◆ Problem description:
Please copy exactly the line containing "who want to connect with" and every line after it, through the last line of the records below, leaving out all pictures.

◆ Provided records:
-- Opening Marker --

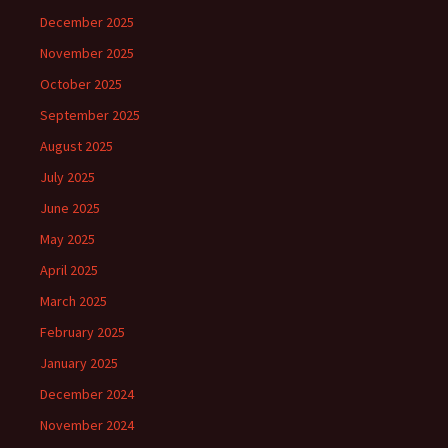
December 2025
November 2025
October 2025
September 2025
August 2025
July 2025
June 2025
May 2025
April 2025
March 2025
February 2025
January 2025
December 2024
November 2024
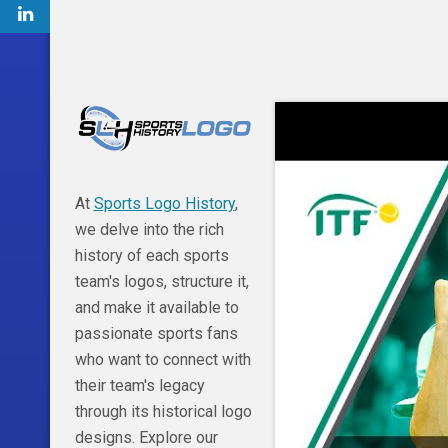
At
Sports Logo History
,
we delve into the rich
history of each sports
team's logos, structure it,
and make it available to
passionate sports fans
who want to connect with
their team's legacy
through its historical logo
designs. Explore our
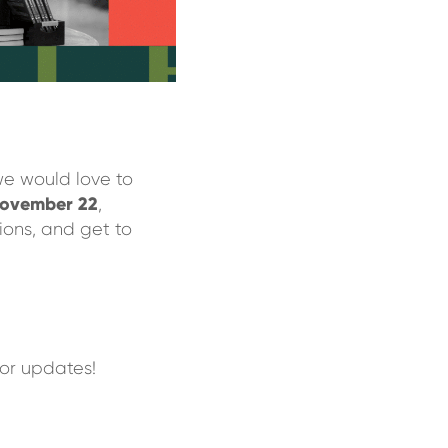
we would love to
ovember 22
,
ions, and get to
or updates!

-- Closing Marker --

◆ Result of this task:
who want to connect with
their team's legacy
through its historical logo
designs. Explore our
we would love to
ovember 22
,
ions, and get to
or updates!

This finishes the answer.